# Polaris Scrambler Plowing



## TJ548 (Jan 5, 2009)

*Polaris Scrambler Plowing VIDEO*

I've been using this setup for 4 years and have pushed some very heavy snow just fine. I used to worry that the scrambler, without a low gear, would have problems. Thought I'd put up a little video from my security cameras just for fun.

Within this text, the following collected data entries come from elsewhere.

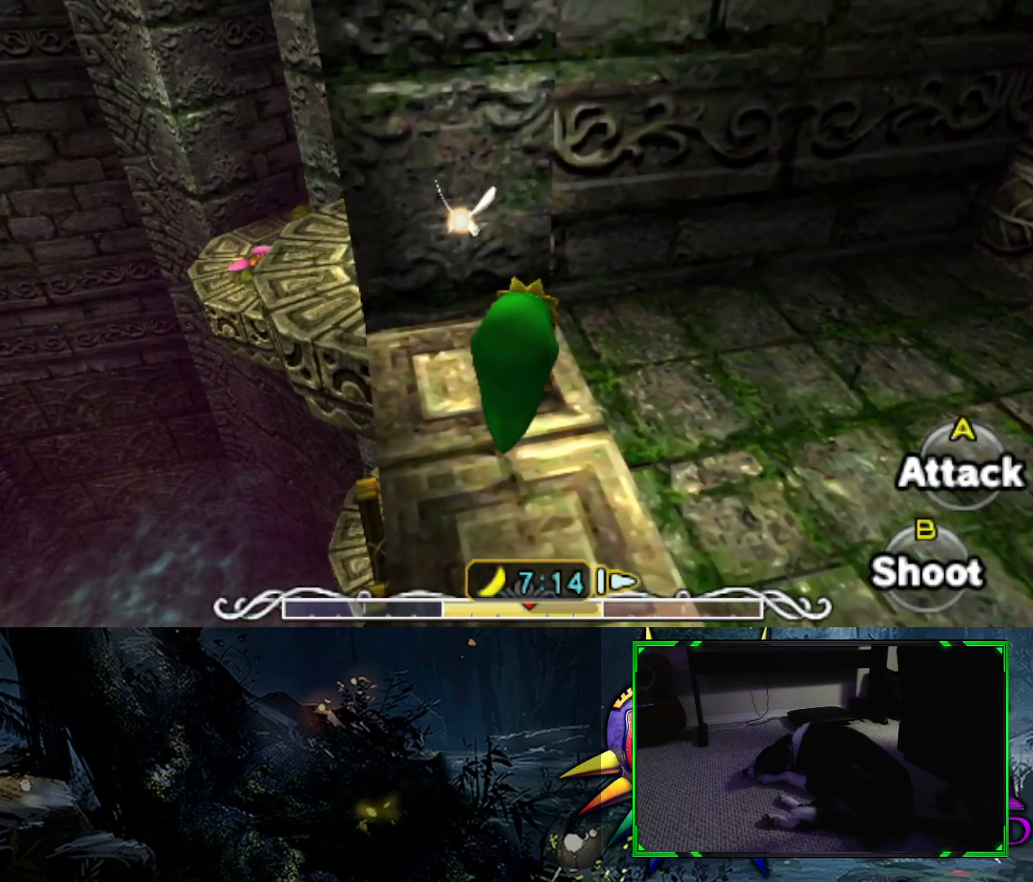
{"buttons": [], "left_stick": "center", "right_stick": "center", "events": [[150, "Y", "up"], [317, "B", "down"], [433, "B", "up"]]}
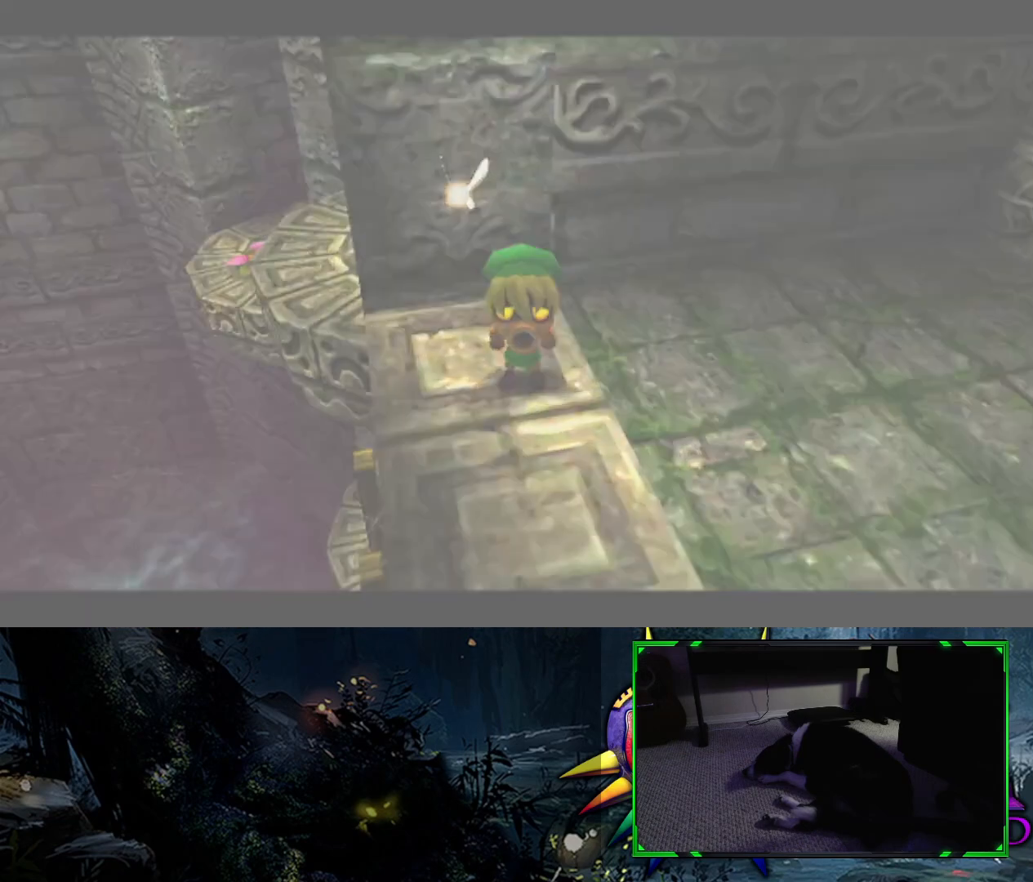
{"buttons": [], "left_stick": "center", "right_stick": "down-left", "events": [[267, "right_stick", "down"], [450, "right_stick", "down-left"]]}
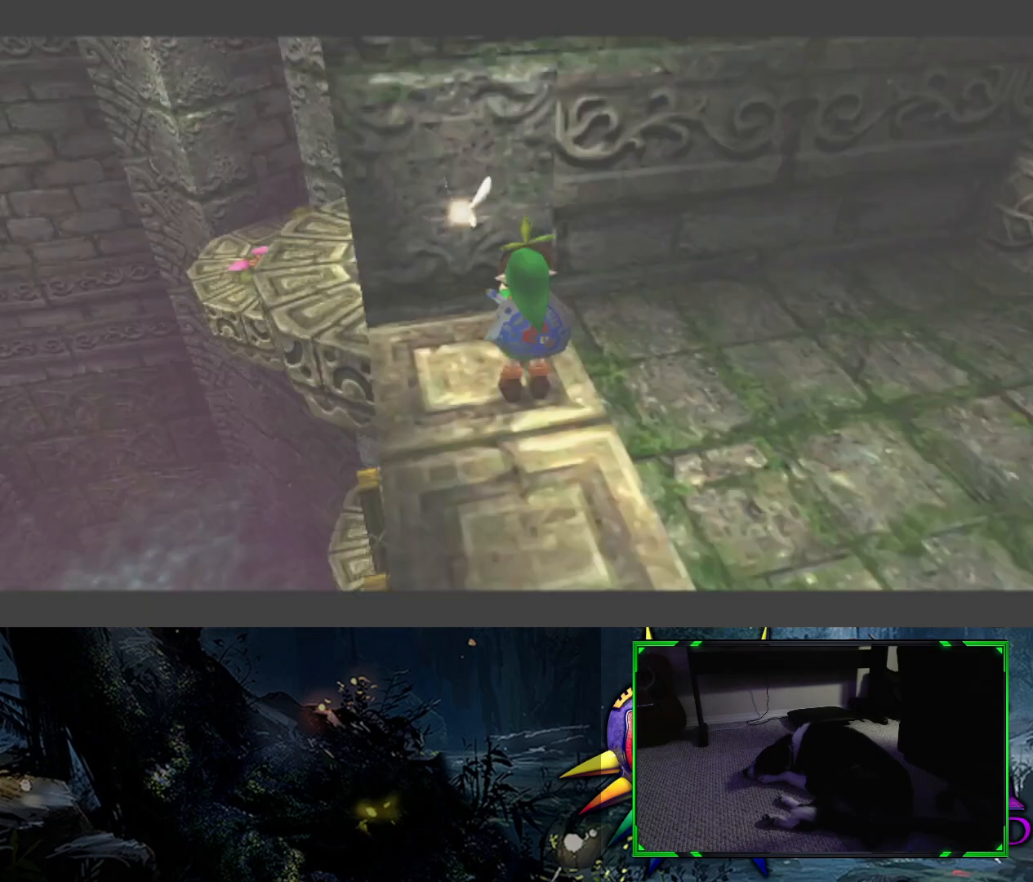
{"buttons": [], "left_stick": "down", "right_stick": "center", "events": [[183, "right_stick", "center"], [233, "left_stick", "down"]]}
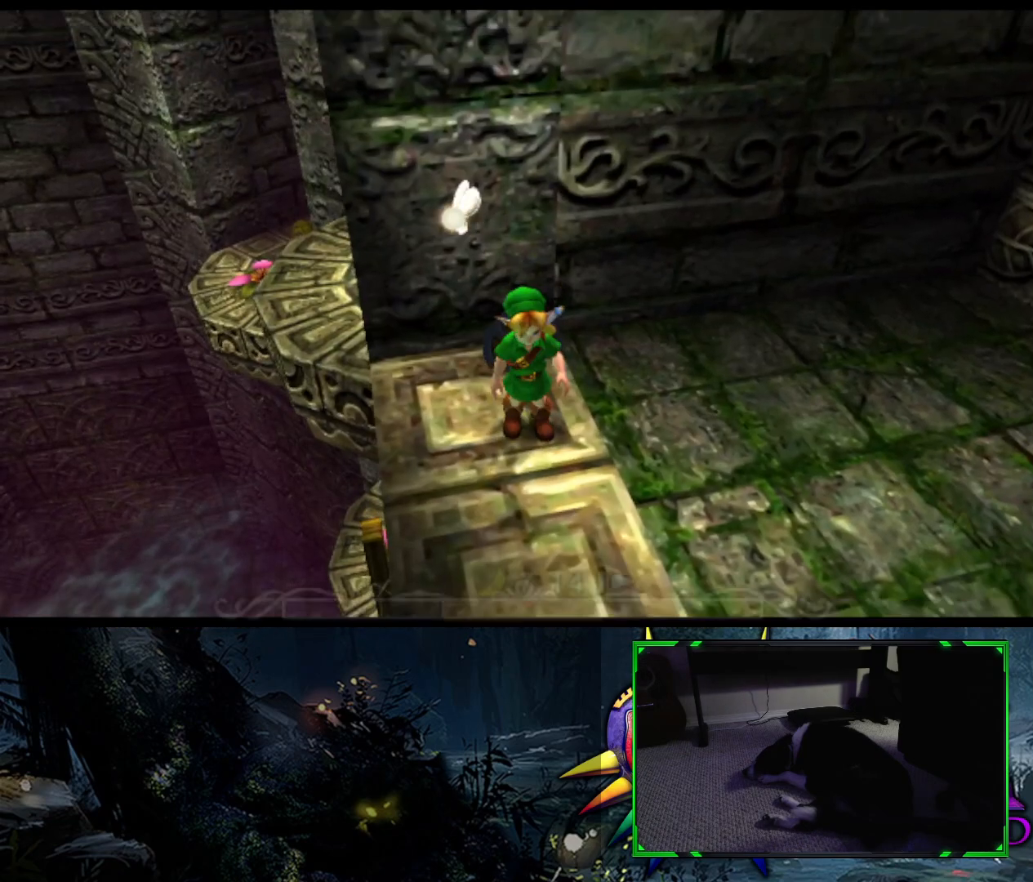
{"buttons": [], "left_stick": "down", "right_stick": "center", "events": [[17, "right_stick", "down-left"], [300, "right_stick", "center"]]}
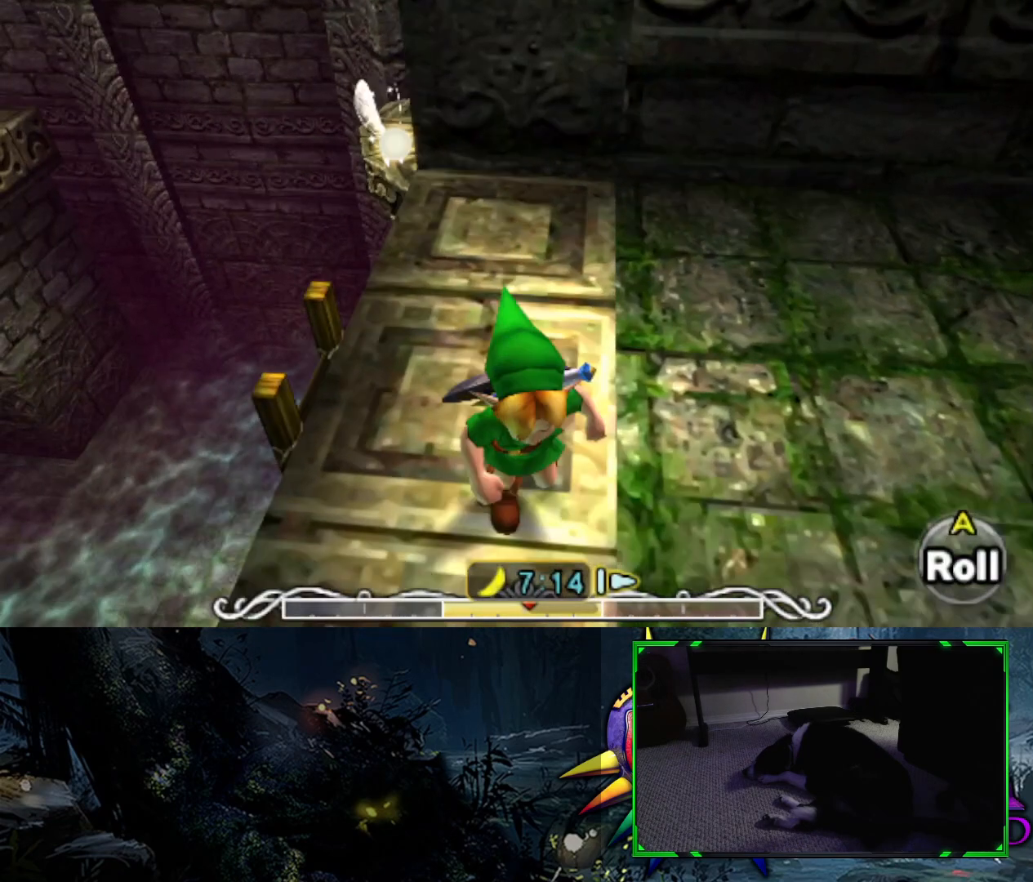
{"buttons": [], "left_stick": "up", "right_stick": "center", "events": [[50, "left_stick", "center"], [267, "left_stick", "up"]]}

www.youtube.com/watch?v=u7Ml_ZBd5bM


----------



## nepatsfan (Sep 16, 2004)

Nice video, seems to work well but I do not see 6 inches there....probably just me


----------



## TJ548 (Jan 5, 2009)

nepatsfan;1407781 said:


> Nice video, seems to work well but I do not see 6 inches there....probably just me


I know, I know... 

The storm came from the NW so this area of the driveway is sheltered. Out on the end of the drive it was 5-6. Just barely worth plowing and temps are predicted in the mid 40s this week. What is up with this winter?


----------



## jmbones (Jun 17, 2009)

What kind of security cams? Are they HD? Looks to be night vision? PoE? good quality video.

Thx


----------



## TJ548 (Jan 5, 2009)

jmbones;1408321 said:


> What kind of security cams? Are they HD? Looks to be night vision? PoE? good quality video.
> 
> Thx


Yes, the quality is pretty amazing nowadays. This is a Revo system you can get at Sam's Club. It's not HD quality but pretty impressive. The cameras helped us catch a neighborhood prowler last hear.


----------



## IPLOWSNO (Oct 11, 2008)

you must have the 500, i had a new 2000 400 4x4 i would never use that lol,not torque like the 500 had,


----------